If you ever decide to rent a car and drive, following the coast line of Ghana you will notice something standing out from the ordinary. A series of enormous white castles spread out along the coast. Many of these are Ghana’s most popular tourist attraction, heck just in Elmina and Cape Coast alone you have three castles, all located close to the shore line, all in good shape. Something that is quite amazing considering that most of these castles are up to 500 years old.

These castles are surrounded by humongous walls rising from the ground. Inside you’ll find offices, bedrooms, dining halls, churches, ammunition storages, torture chambers and dungeons. Dungeons used to contain African slaves. These castles were not designed as defensive stronghold from intruders as their main task, but first of all to effectively keep human beings before shipping them to colonies in the west to be sold like slaves to work on plantation farms or sugar factories. The whole infrastructure of the castle is built so that they could keep as many humans begins as possible. Torture them to see if they would be fit their new lives as slaves. Starved them so that they could fit more slaves on ships and in the castle. Raped the women to entertain bored officers.

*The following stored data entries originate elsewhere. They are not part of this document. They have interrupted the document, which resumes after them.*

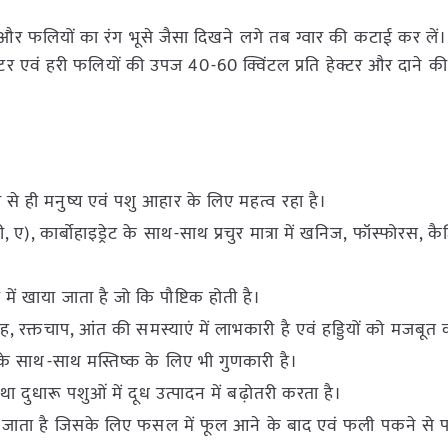
र फलियों का रंग भूसे जैसा दिखने लगे तब ग्वार की कटाई कर लें
्टर एवं हरी फलियों की उपज 40-60 क्विंटल प्रति हेक्टर और दाने 
से ही मनुष्य एवं पशु आहार के लिए महत्व रहा है।
 ए), कार्बोहाइड्रेट के साथ-साथ प्रचुर मात्रा में खनिज, फॉस्फोरस, क
ं खाया जाता है जो कि पौष्टिक होती है।
ेह, रक्तचाप, आंत की समस्याएं में लाभकारी है एवं हड्डियों को मजबूत
के साथ-साथ मस्तिष्क के लिए भी गुणकारी है।
ा दुधारू पशुओं में दूध उत्पादन में बढ़ोतरी करता है।
िया जाता है जिसके लिए फसल में फूल आने के बाद एवं फली पकने से पह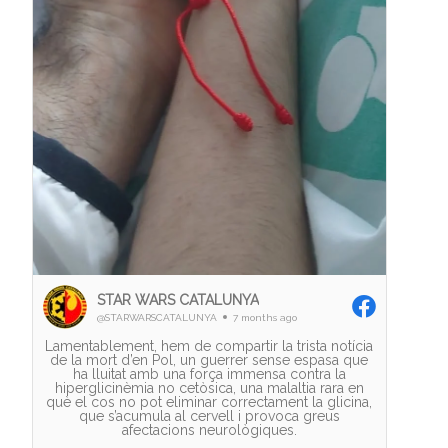
STAR WARS CATALUNYA
@STARWARSCATALUNYA
7 months ago
Lamentablement, hem de compartir la trista notícia
de la mort d’en Pol, un guerrer sense espasa que
ha lluitat amb una força immensa contra la
hiperglicinèmia no cetòsica, una malaltia rara en
què el cos no pot eliminar correctament la glicina,
que s’acumula al cervell i provoca greus
afectacions neurològiques.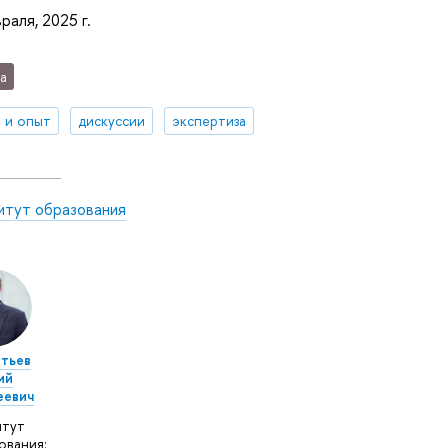
раля, 2025 г.
а
 и опыт
дискуссии
экспертиза
итут образования
тьев
ий
еевич
итут
ования:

The Elmina castle marks the city center. From here the market begins, hundreds of stands selling foods, fresh fish, clothes, data cash, shoes and other things that you can imagine. On the river that runs out from the lagoon, fishing boats are anchored up for repairs, or deliverance todays fresh catch. The big white castle is nothing more than a large white building that once ment something. A lot of the people who works in the marked do not know what the building is nor what it was. They know that a lot of tourist are coming there to walk along the old wall, take pictures with stuffed canons or selfies with the wonderful view in the background. And when they are finished with the tour they return on their busses and go back to the resort. The people in the marked gets merely a glance from the tourists through the bus window. So the castle just stands there, in the middle of a town, and its only use is to amuse tourists who are there for the urban phenomenon «dark tourism».

I have started to think of the landmark in a different way after both visiting and talking to the people in the Elmina marked. The big white castle always makes me shiver of the terrible past. I sometimes feel guilt, even though I was born 200 years after slavery was ended. It is a reminder of the horrific past that must never be repeated.